Virtual care offers a technological alternative to deliver healthcare at the same or higher quality, higher patient satisfaction possibly at a lower cost compared to face-to-face encounters. Unfortunately, research publications by mobile health start-up companies have not demonstrated effectiveness consistently across patient populations with some disease burden. Considering the most appropriate combinations of virtual care and existing face-to-face care allows payers to develop the most relevant financial models to help patients receive the most cost-effective care in ways that engage other members of the healthcare community. As technology evolves in the provider’s office and through virtual care, the optimal configuration of these different methods of delivering healthcare services may also change.
There are some research findings to support telemedicine for specific care domains. Shigekawa et al. identified mental health, dermatology and rehabilitation as three specialties when delivered through virtual methods to be equivalent or superior to in-person encounters. Tucker et al. found patients who monitored their own blood pressure with additional co-interventions like systematic medication titration lowered blood pressure just over six millimeters of mercury.
Some clinicians have expressed concerns that virtual care could increase the diagnostic error rate. Diagnostic error accounts for nearly a one-third of all paid malpractice claims. Schoenfeld et al. analyzed nearly 600 telemedicine encounters with standardized patients for six common acute conditions (ankle pain, streptococcal pharyngitis, viral pharyngitis, acute rhinosinusitis, low back pain, and recurrent female urinary tract infection). Over three-quarters of the encounters ended with the correct diagnosis. Siew et al. found similar results with clinicians using telemedicine to assess febrile children. O’Connor et al. demonstrated the equivalence between teledermatology and in-person dermatology for diagnosis in a pediatric practice. With some specialized maneuvers, telemedicine can effectively diagnose diabetic retinopathy.

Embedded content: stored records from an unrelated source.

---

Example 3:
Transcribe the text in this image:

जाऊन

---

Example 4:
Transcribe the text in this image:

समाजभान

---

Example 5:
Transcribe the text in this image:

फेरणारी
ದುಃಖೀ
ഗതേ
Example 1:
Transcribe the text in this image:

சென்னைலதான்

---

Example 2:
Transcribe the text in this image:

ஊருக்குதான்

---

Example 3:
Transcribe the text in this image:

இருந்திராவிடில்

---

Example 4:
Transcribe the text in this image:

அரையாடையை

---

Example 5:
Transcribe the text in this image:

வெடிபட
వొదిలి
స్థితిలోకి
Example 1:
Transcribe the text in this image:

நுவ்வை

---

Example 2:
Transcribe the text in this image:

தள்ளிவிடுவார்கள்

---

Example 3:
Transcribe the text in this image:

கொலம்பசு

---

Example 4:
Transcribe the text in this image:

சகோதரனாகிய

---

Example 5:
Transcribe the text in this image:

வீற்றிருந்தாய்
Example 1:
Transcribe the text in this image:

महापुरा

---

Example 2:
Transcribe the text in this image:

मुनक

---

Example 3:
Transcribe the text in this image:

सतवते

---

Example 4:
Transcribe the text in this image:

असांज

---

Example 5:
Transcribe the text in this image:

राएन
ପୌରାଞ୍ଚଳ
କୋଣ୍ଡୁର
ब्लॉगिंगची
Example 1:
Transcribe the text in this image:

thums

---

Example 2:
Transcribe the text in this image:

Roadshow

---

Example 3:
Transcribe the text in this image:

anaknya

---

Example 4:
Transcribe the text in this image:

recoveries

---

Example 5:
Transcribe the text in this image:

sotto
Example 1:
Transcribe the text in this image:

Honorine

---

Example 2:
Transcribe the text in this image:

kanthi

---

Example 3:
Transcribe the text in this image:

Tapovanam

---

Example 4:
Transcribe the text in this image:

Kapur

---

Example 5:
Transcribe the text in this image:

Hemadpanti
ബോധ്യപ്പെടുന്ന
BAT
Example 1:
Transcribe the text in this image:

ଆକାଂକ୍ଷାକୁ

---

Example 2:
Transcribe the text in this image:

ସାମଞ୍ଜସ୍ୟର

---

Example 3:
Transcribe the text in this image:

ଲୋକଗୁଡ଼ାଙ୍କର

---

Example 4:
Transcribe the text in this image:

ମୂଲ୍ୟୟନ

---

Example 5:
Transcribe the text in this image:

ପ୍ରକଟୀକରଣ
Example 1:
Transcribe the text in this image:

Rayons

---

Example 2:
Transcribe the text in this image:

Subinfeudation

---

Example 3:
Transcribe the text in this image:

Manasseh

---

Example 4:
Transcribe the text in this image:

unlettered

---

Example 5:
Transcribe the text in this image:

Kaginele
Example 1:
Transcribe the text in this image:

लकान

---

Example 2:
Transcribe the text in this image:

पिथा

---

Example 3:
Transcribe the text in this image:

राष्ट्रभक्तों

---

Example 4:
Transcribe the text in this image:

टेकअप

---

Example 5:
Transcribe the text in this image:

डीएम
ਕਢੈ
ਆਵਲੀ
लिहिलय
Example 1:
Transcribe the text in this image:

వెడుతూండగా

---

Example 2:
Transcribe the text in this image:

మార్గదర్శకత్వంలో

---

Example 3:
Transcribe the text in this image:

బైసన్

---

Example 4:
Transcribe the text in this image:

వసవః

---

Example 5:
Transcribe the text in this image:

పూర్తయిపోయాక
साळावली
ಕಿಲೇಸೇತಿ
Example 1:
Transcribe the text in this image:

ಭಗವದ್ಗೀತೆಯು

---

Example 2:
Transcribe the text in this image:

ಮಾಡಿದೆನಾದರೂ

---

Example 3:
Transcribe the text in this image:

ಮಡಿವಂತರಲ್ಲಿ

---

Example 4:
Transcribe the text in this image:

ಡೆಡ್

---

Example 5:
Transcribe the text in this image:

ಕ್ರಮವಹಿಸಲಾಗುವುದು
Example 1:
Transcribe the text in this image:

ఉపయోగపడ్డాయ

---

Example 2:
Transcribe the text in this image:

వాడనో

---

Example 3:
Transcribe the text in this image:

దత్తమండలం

Once a diagnosis has been made, virtual care may be well-suited to manage chronic conditions in the ambulatory setting with less variation and lower costs than monitoring care across thousands of provider practices. Clinical laboratories and innovative groups are collecting samples from patients in their homes, obviating the need for trips to a lab for blood or urine testing. In addition, virtual care for chronic conditions could increase a provider’s reach among patients struggling to make a face-to-face appointment. Finally, virtual care staffed by nurses, pharmacists or health advocates may be able to deliver protocol-driven therapy that only uses independent ordering providers for protocol deviations. From the ambulatory provider’s point-of-view, these monitoring visits may prevent higher acuity visits or patients with new complaints that may benefit from a face-to-face evaluation.
Since most patients have a relationship with their provider’s office, it would be imperative to have these virtual care groups who manage chronic conditions to connect regularly with the patient’s primary care provider. This coordination would reduce miscommunications between the patient and their primary care provider when managing other conditions. The communications could also reduce any perceived threats from the provider’s office about patients being shifted out of the practice. This co-management approach echoes how patients may be managed by one (or more) consultant(s) along with a primary care provider today in serial face-to-face encounters.
For those clinical entities that can organize additional services like physical therapy, home nursing and home pharmaceutical delivery, virtual care could replace observation encounters, low-acuity hospital encounters and skilled nursing facility visits for eligible patients. The challenges for a physician-based entity to consider delivering these offerings include the perceived higher liability of managing these patients at home, the expectations patients and family members might have around receiving a “hospital-like” or “skilled nursing facility-like” experience at home and having a relationship with a stand-alone urgent care facility (for patients qualifying for observation and inpatient status) or a hospital (for patients qualifying for a skilled nursing facility) who could direct patients to these entities instead.
I would suggest the following sequence of virtual care delivery for physician-owned groups (with a suggested payment model): chronic care monitoring after face-to-face diagnosis (per-member per-month); second opinions for patients who have all of their diagnostic information electronically (per-encounter); urgent care for low-acuity, common acute conditions (per-encounter); alternative for skilled nursing facilities (bundled payment); and, finally, alternative for hospitals for low-acuity inpatient admissions (DRG-like bundled payment). Beyond the challenges to deploy technologies to support these models, interested organizations will have to accept some inefficiencies as patients adjust to the new models. But for those entities that are willing to learn about integrating these approaches into how they currently deliver care will be better-positioned to handle the market’s increasing expectation for healthcare professionals to manage patient populations in a value-based paradigm.